Retoma el texto sobre el cuadro de Chardin del niño y la peonza y continúalo a partir de su última oración.

TEXTO DEL DOCUMENTO
───

La mayoría de estas telas tiene el tamaño de un ventanuco, muchas son bodegones, otras reproducen escenas protagonizadas por simios que pintan o se esfuerzan en descifrar la veracidad de una pieza de anticuario. También hay señoras tocando el organillo, madres instruyendo a sus hijas en el arte de la costura, un alquimista que lee sin demasiado interés y con la barba mal rasurada, el rostro apacible de Madame Chardin junto al autorretrato de su esposo, y ambos se parecen tanto que cualquiera diría que son hermanos.

Un travelling por las ocupaciones de la burguesía francesa del siglo XVIII, esa es la conclusión que uno extrae al caminar deprisa por el pasillo que el Louvre dedica a la obra de Chardin. No obstante, entre el bazar de gentes, objetos y animales, sobresale un óleo más «intempestivo» que el resto, donde vemos a un niño contemplando el baile de una peonza.

Sabemos que el adolescente se llamaba Auguste-Gabriel Godefroy y que era el hijo pequeño de un reputado joyero, la estirpe del cual se prolonga hasta Charles Godefroy, aquel excéntrico aviador que, en 1919, tres semanas después del desfile de la Victoria, llevó a cabo una serie de vuelos acrobáticos por el cielo de París. Godefroy culminó su performance aérea atravesando el Arco de Triunfo; las fotografías de época muestran que las alas de la avioneta pasaron a escasos centímetros de los pilares interiores del monumento.

Pero volviendo al retrato que nos ocupa, cabe decir que no existe ni una sola crónica del momento, ni un solo comentario posterior, que no utilizase el adjetivo «absorto» para calificar al muchacho pintado por Chardin. Igualmente, tanto los espectadores de 1738 como los blogueros más desalmados elogiaron con contumacia «el tiempo detenido» que simbolizan los giros de la peonza.

Sin embargo, aunque el mayor logro de este cuadro es un apagón en el orden de lo que acontece, o sea, que en el fondo no ocurre nada, en su interior encontramos algunas particularidades que merecen tomarse en consideración. Por ejemplo, a pesar de la fijeza con la que el niño observa su toton, las leyes de la física rechazan de pleno que el trompo esté danzando. El mismo Chardin tampoco se tomó la «molestia» de añadirle a la peonza unos brillos volátiles, o un aspecto borroso que denotara movimiento. Al contrario, el objeto está inclinado, sí, pero en extrema quietud, como si alguien hubiese detenido aquella escena pulsando un pause sideral.

En otro sentido, por más que se acuda a Huizinga y a su Homo ludens (1938), a Rousseau y a la siempre detestable ociosidad burguesa –a esa candidez infantil de quienes más tarde dirigirán fábricas, gobernarán países y explotarán a la plebe–, resulta difícil demostrar, insisto, que por muy pazguatos que sean los vástagos de las oligarquías, haya alguien con doce o trece años –su estatura así nos lo señala– que permanezca «absorto» ante el hecho, escasamente singular, de que los trompos giren y giren hasta derribarse.

───

DATOS PROPORCIONADOS
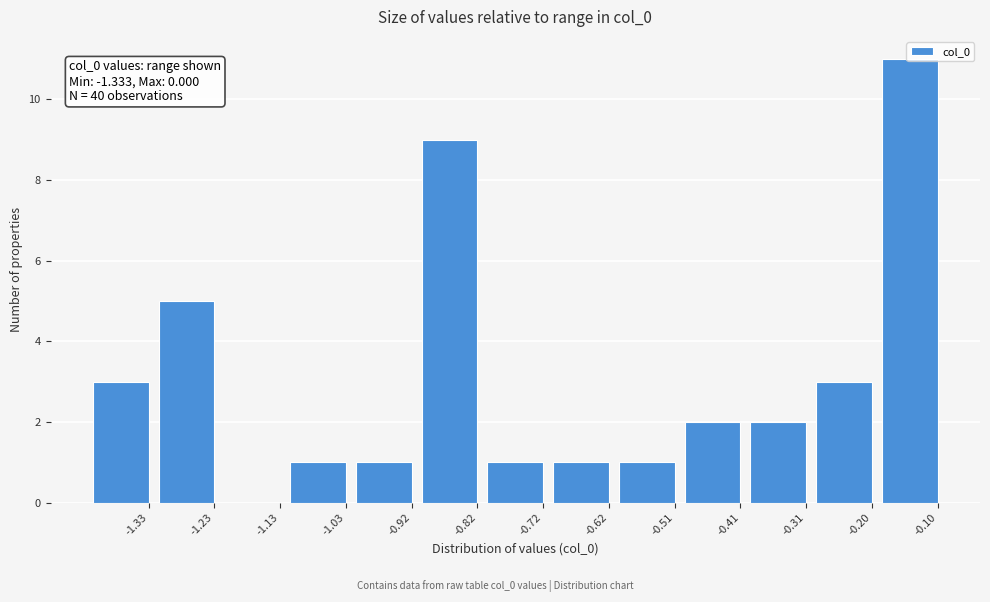

Between -0.31 and -1.13, which is larger?

-0.31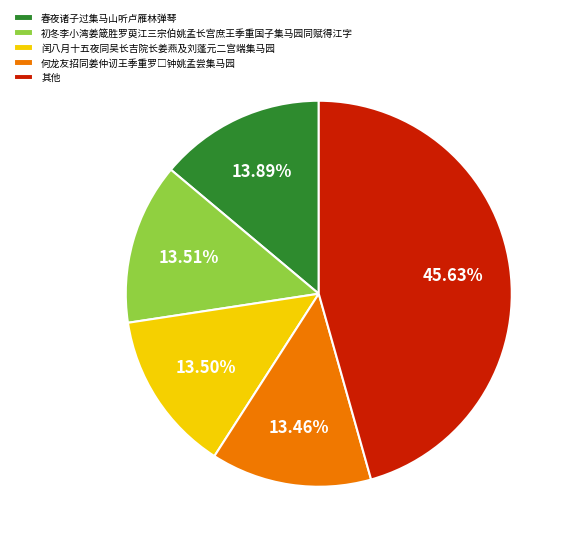

How many slices are in this pie chart?

5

───

SOLUCIÓN DEL EJERCICIO
Porque, digámoslo claro, nadie atraviesa pubertades esperando este tipo de sortilegios inexistentes, nadie desayuna, se coloca su casaca y su peluca, se empolva la cara y se dirige al encuentro de la sublimidad convertida en peonza. Solo hay que ver las manos gigantescas y varoniles del niño para imaginarle otros quehaceres más prosaicos: peleas con sus hermanos, lanzamiento de objetos a la institutriz por insistir en que se levante de la cama, tirones de riendas durante las clases de hípica…, en fin, todo eso que desarrollaba el grosor de dedos y la anchura de palmas en el largo otoño de la adolescencia aristocrática ilustrada.

Alfred Hitchcock aún no rodaba películas en 1738, y puede que esto explique cierta depreciación del concepto de suspense entre los franceses pudientes que habitaron en el siglo XVIII. También es probable que comentaristas, youtubers y literatos de aquí y allá vean en cada privilegio de clase un asombro. Con apagones como estos se fabricó el sentimentalismo pequeño y medio burgués, la mercantilización del yo y hasta el género confesional. Se empieza alabando las fragilidades de la mirada y se termina votando al primero que pronuncie el término «estado del bienestar».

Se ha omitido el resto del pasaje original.